=== WORK REQUEST 1 ===
In the Hicks readme, what unit does the hicks account command use to report available credits?
=== WORK REQUEST 2 ===
Copy the Hicks readme word for word from "You need an" up to and including "credits (in cents).".

=== PASSAGE PROVIDED ===
════════════════════

/hicks

Hicks happily spawns machines.

Primary LanguageHaskellOtherNOASSERTION

Hicks

Hicks happily spawns machines.

Hicks is a simple tool to spawn and provision machines. Currently only UpCloud is supported but in the future, other services should be added (e.g. DigitalOcean, Linode, Vagrant, or already existing hosts (e.g. physical servers rented by the month)).

Getting started

Hicks is in development and not yet released on Hackage. To install, clone this repository and run cabal install:

> git clone https://github.com/noteed/hicks.git
> cd hicks
> cabal install

Make sure you have ~/.cabal/bin in your PATH and you can run hicks --help to see the available commands.

You need an account on UpCloud. You also need to generate API credentials for your account that you paste in secret/upcloud-key.txt.

> cat secret/upcloud-key.txt
api_username/api_password

At this point you should be able to run:

> hicks account
username: noteed
credits: 4625.72

This command reports your username and available credits (in cents).

Next steps

Have a look at the test-against-upcloud.sh script. It shows the basic operations you can perform to create a machine on UpCloud, wait for it until it is up and running, and do some basic provisioning.

When you create a machine, you use

> hicks create <some-hostname>

Provisioning consists of simply uploading a file hierarchy locally stored in the provision/<some-hostname> director. In particular, it should contain a script located at root/bin/provision that will be run after upload.

Configure

When you ran cabal install above, Cabal created an executable hicks. Actually, the source of that executable is bin/config.hs. This means you can either fork this repository and configure Hicks to your liking by modifying bin/config.hs, or create a new program depending on the hicks package.

Notes

UpCloud doesn't allow to set a public SSH key automatically when a machine is created. Instead Hicks will store the root password return by UpCloud in ~/.hicks until the hicks authorize command is run. That command will upload a public SSH key you choose. Further disabling the root password should be done in the provisioning script.

Limitations

  • Only UpCloud is supported.
  • Some configuration values are hard-coded (e.g. uk-lon1 or Ubuntu 12.04).

════════════════════

=== EXTRACTED INFORMATION ===

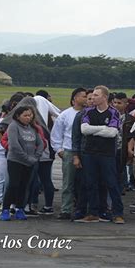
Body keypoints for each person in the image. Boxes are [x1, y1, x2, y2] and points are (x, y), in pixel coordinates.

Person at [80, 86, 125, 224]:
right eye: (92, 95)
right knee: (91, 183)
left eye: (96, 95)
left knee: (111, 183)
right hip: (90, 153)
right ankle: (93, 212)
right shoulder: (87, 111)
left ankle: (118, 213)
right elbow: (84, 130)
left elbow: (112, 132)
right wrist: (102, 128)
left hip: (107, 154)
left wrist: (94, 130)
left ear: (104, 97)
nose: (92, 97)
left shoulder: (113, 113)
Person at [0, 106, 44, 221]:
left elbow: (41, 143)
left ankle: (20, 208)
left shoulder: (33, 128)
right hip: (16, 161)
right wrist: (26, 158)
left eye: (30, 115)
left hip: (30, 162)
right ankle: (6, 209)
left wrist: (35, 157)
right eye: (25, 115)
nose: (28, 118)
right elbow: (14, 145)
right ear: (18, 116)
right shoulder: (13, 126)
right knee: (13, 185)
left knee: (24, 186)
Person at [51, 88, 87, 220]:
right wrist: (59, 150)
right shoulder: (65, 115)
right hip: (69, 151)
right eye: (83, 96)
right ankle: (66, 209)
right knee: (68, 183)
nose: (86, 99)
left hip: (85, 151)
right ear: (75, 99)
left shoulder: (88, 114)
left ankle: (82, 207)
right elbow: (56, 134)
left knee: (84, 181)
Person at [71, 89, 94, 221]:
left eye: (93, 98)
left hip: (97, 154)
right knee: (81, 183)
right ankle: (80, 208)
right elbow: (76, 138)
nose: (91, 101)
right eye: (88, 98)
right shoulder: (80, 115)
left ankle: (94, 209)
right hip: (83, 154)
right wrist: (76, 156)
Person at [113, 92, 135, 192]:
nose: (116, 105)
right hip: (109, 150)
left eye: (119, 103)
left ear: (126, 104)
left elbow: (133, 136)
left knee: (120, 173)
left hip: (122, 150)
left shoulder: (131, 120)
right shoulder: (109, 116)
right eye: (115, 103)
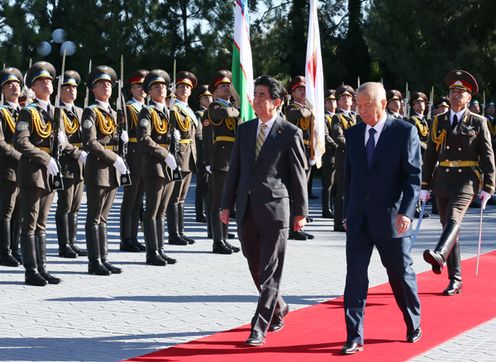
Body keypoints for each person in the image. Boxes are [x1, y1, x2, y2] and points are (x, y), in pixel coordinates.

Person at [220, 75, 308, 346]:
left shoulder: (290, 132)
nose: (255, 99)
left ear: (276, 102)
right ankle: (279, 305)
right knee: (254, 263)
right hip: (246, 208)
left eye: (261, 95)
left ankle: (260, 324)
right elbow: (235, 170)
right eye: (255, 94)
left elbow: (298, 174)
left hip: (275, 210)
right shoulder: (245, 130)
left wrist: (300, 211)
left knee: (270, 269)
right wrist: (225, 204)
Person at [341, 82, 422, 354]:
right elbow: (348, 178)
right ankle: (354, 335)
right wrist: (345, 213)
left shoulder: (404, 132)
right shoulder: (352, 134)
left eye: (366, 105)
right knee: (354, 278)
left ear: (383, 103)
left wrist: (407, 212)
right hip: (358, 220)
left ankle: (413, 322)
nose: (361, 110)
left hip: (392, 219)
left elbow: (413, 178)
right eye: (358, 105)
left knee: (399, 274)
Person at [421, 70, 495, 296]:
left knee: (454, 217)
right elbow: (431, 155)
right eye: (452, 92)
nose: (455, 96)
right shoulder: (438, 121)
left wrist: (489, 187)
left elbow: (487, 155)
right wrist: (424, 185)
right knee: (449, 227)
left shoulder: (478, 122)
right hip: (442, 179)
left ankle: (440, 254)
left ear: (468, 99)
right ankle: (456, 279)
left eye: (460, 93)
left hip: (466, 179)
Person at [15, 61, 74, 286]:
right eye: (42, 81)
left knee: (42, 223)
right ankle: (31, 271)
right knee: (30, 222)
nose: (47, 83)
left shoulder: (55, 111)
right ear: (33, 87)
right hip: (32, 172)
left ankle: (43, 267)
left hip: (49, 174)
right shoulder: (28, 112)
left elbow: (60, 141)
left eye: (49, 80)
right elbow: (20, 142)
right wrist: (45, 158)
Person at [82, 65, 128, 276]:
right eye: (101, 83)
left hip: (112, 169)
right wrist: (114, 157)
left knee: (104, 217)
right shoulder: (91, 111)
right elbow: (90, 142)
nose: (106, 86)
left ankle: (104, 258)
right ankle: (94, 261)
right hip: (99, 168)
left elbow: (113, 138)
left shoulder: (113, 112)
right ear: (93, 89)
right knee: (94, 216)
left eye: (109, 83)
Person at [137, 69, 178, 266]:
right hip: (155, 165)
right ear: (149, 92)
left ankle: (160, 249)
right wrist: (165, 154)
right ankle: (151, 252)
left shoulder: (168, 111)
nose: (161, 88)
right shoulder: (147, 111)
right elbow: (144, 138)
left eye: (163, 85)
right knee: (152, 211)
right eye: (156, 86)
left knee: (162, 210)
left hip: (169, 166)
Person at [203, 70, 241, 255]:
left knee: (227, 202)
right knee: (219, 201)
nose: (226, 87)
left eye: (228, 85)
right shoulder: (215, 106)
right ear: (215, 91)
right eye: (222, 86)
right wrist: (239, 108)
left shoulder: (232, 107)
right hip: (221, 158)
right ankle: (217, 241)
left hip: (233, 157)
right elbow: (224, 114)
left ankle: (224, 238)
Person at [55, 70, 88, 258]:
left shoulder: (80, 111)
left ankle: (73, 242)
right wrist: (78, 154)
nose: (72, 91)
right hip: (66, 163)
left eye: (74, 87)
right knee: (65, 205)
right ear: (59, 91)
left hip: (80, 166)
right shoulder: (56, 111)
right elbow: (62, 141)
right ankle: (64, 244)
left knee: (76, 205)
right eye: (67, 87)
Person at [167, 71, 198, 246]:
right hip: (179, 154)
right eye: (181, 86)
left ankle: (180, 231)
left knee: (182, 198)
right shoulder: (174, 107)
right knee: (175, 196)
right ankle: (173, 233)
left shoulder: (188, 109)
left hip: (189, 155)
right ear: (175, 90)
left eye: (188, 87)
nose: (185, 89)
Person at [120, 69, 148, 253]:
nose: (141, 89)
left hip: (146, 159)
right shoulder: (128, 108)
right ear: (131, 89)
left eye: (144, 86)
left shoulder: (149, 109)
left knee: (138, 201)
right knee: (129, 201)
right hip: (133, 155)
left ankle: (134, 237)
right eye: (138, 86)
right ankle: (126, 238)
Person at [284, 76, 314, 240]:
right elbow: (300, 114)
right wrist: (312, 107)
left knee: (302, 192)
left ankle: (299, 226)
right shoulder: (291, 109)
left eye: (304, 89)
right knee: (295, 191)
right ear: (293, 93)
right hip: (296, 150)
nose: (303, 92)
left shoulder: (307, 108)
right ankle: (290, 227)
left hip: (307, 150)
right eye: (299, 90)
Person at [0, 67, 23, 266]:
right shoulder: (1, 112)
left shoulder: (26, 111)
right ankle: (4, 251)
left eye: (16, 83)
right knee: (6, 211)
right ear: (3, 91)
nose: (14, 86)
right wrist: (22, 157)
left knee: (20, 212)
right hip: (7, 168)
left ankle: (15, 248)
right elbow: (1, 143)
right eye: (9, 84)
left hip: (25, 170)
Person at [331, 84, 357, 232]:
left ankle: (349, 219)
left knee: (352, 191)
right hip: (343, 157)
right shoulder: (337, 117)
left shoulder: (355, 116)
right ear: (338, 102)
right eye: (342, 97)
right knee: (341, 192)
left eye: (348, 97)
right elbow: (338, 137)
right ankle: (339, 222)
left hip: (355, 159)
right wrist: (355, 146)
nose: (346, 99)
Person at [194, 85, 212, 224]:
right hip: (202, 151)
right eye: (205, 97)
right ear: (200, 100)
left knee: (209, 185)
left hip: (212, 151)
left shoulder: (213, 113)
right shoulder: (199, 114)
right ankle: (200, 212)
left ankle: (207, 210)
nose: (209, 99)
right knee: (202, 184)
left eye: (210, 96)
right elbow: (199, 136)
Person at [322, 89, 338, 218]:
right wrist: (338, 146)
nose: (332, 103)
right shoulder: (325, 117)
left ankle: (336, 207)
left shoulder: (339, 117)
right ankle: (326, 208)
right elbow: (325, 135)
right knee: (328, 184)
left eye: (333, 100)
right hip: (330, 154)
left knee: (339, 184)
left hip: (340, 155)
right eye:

════════════════════

=== EXPECTED OUTPUT 1 ===
Cents.

=== EXPECTED OUTPUT 2 ===
You need an account on UpCloud. You also need to generate API credentials for your account that you paste in secret/upcloud-key.txt.

> cat secret/upcloud-key.txt
api_username/api_password

At this point you should be able to run:

> hicks account
username: noteed
credits: 4625.72

This command reports your username and available credits (in cents).